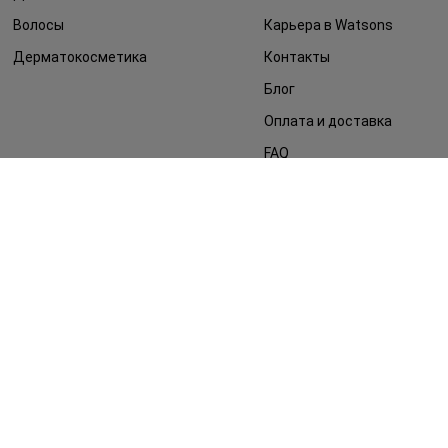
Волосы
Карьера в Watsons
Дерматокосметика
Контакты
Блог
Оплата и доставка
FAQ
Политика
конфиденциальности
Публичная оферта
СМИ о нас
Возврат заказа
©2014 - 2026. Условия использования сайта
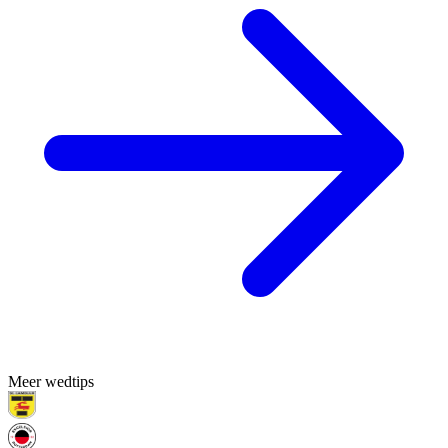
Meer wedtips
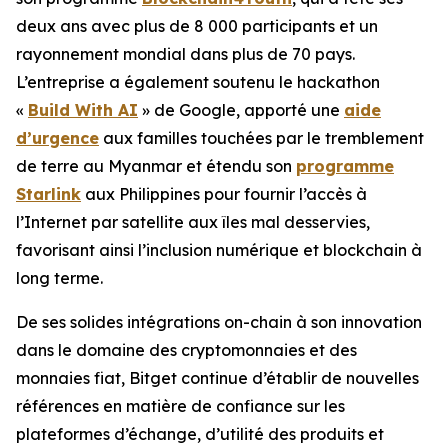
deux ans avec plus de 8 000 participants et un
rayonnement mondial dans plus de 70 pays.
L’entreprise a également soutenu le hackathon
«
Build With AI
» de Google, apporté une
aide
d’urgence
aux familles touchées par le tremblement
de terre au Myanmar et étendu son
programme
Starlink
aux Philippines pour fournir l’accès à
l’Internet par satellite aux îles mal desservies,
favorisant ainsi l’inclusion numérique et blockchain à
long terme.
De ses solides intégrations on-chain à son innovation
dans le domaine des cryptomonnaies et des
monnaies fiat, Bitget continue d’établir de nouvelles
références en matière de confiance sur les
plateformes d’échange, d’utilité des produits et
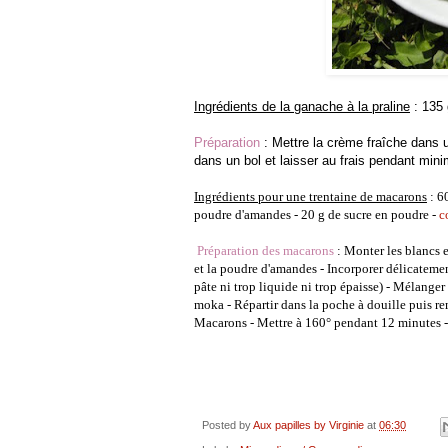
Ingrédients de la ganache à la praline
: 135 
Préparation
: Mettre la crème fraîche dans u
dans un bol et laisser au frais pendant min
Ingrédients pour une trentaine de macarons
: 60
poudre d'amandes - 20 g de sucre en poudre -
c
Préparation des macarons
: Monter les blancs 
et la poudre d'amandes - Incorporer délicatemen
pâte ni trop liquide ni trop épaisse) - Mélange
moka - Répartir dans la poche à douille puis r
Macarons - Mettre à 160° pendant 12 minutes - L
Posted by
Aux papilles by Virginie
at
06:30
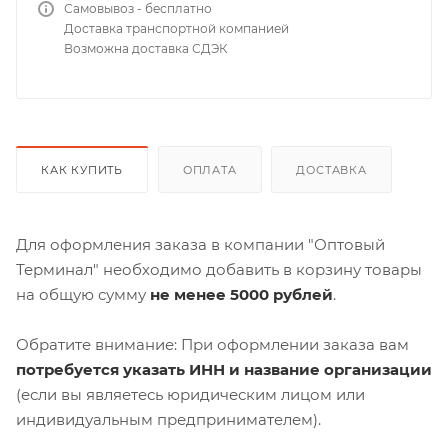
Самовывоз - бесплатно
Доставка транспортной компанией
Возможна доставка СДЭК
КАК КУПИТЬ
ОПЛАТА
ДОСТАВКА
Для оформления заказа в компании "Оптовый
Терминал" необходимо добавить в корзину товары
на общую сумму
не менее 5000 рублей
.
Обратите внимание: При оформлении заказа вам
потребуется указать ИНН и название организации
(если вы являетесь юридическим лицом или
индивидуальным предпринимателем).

---

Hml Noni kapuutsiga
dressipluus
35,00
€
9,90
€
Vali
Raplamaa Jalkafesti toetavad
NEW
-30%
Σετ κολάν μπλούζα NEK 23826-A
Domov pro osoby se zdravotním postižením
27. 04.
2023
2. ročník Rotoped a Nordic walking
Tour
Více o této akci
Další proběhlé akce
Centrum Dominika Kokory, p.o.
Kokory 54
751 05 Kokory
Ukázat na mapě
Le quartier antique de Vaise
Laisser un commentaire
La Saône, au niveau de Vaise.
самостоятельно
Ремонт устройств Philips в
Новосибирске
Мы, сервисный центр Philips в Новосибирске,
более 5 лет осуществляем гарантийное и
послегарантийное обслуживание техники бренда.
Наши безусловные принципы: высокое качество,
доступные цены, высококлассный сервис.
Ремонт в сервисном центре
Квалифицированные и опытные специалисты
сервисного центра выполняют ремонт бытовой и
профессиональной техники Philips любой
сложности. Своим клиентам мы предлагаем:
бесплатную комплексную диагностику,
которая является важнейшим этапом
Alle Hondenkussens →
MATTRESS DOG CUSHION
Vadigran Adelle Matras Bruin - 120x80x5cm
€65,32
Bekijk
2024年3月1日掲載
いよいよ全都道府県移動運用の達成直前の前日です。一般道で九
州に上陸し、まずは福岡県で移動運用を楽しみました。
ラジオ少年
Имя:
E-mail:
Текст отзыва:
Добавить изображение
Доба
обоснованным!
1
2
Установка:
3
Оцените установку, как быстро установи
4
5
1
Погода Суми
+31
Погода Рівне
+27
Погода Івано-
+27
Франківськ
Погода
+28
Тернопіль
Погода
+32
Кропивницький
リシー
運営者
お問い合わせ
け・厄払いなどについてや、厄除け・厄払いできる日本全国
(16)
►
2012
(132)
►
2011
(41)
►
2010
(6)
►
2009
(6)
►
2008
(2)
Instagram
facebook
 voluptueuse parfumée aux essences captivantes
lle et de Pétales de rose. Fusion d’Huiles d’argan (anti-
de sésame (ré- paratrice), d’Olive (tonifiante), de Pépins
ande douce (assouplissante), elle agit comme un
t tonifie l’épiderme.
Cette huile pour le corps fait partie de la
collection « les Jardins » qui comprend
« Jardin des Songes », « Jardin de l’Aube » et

...

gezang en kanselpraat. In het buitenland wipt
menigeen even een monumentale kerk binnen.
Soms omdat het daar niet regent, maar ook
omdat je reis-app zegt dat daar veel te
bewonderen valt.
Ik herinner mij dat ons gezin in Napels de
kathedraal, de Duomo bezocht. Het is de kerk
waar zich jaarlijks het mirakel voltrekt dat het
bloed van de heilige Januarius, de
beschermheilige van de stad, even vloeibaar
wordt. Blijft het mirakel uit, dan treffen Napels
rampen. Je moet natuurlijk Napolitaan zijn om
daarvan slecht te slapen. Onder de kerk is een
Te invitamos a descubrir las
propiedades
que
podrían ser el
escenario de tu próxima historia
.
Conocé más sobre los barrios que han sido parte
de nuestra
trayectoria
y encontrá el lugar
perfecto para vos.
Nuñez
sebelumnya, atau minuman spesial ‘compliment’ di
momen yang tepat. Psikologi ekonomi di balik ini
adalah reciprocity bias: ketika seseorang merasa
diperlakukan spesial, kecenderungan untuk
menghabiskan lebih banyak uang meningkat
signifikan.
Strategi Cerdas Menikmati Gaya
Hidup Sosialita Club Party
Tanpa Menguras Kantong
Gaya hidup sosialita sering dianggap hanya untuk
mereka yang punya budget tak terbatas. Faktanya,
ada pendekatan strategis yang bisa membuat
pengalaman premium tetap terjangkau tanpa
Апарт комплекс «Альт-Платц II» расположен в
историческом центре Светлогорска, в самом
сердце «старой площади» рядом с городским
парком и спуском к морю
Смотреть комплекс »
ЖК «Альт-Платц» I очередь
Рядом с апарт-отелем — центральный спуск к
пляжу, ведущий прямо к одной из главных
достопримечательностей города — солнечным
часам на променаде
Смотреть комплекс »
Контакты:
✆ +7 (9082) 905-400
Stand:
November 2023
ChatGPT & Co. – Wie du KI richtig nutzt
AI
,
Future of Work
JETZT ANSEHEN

- Work request
Copy all lines from the entries that contain the word "Napels".

- Answer box
Ik herinner mij dat ons gezin in Napels de
wordt. Blijft het mirakel uit, dan treffen Napels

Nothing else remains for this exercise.